The individual and the company should maintain a record of the facts and circumstances of the bona fide relevant presence in the State, or outside the State, for production to Revenue if evidence that such presence resulted from COVID-related travel restrictions is requested.
6. The SBCI Covid-19 Working Capital Scheme
The SBCI Covid-19 scheme is Now Open, with the scheme designed to aid with Working Capital and has a maximum term of three years. The loans will be available through AIB, Bank of Ireland and Ulster Bank. Approval of loans are subject to the banks own credit policies and procedures i.e. the business must be deemed able to take on the debt.
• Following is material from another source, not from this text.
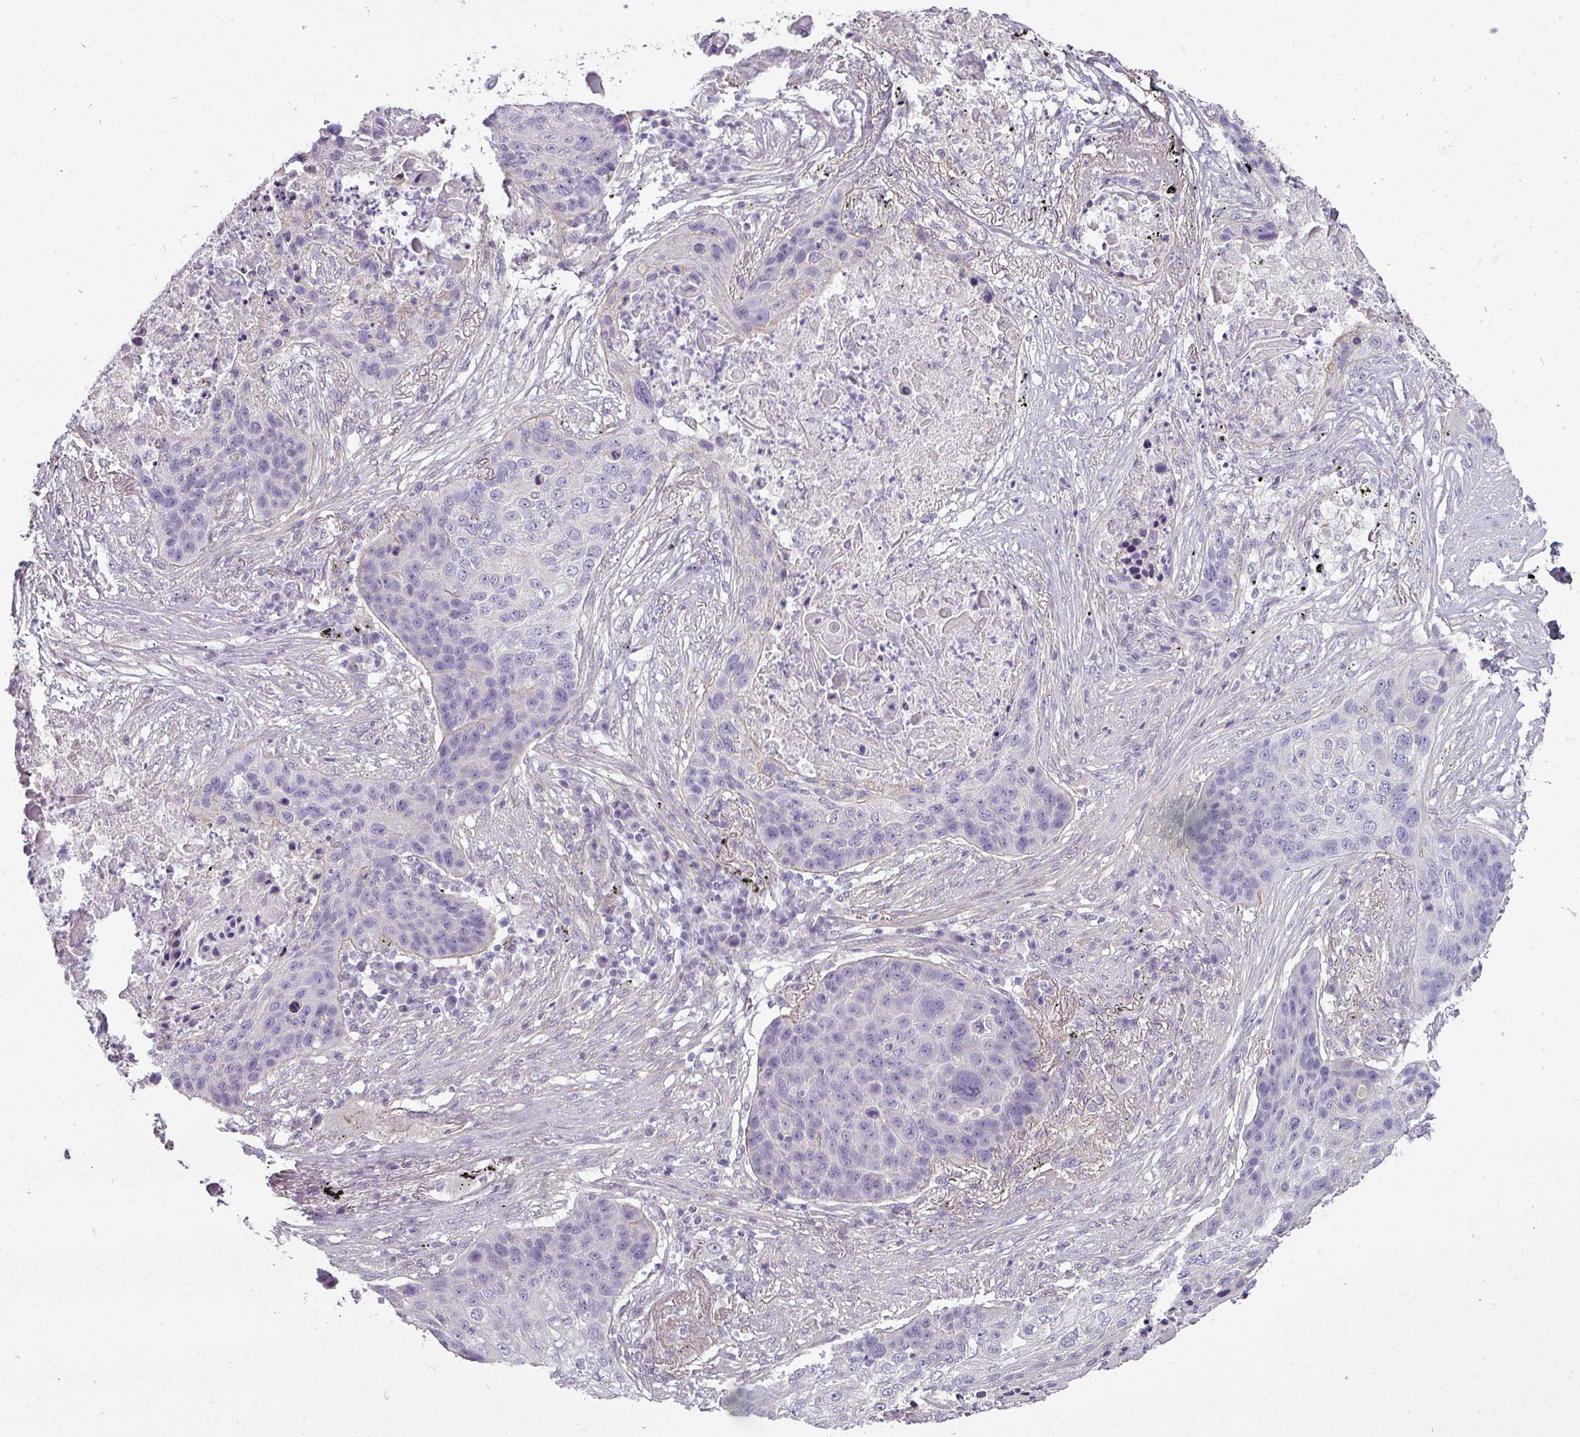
{"staining": {"intensity": "negative", "quantity": "none", "location": "none"}, "tissue": "lung cancer", "cell_type": "Tumor cells", "image_type": "cancer", "snomed": [{"axis": "morphology", "description": "Squamous cell carcinoma, NOS"}, {"axis": "topography", "description": "Lung"}], "caption": "A high-resolution histopathology image shows immunohistochemistry (IHC) staining of lung squamous cell carcinoma, which displays no significant expression in tumor cells.", "gene": "ASB1", "patient": {"sex": "female", "age": 63}}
- Loan amounts of between €25,000 to €1.5m per eligible enterprise
- Maximum interest rate of 4%.
- Loan terms ranging from 1 year to 3 years.
- Loans unsecured up to €500,000.
- Optional interest-only repayments may be available at the start of the loans.
- The loan amount and term is dependent on the loan purpose.
7. The Registrar of Companies
If you are due to complete your annual return filing at any time up to 30th June your annual return will be deemed to have been filed on time if you capture the B1 form, upload your financial statements, pay the fee and submit it online and then deliver the signature page as normal to the CRO by that date. You may also complete the filing as normal using Revenue Online Services (ROS) signatures instead of a signature page.
Please continue to file as normal during this period if you are in a position to do so. Annual returns may not be processed within the usual timeframes, however, anything received will be queued and processed as soon as possible.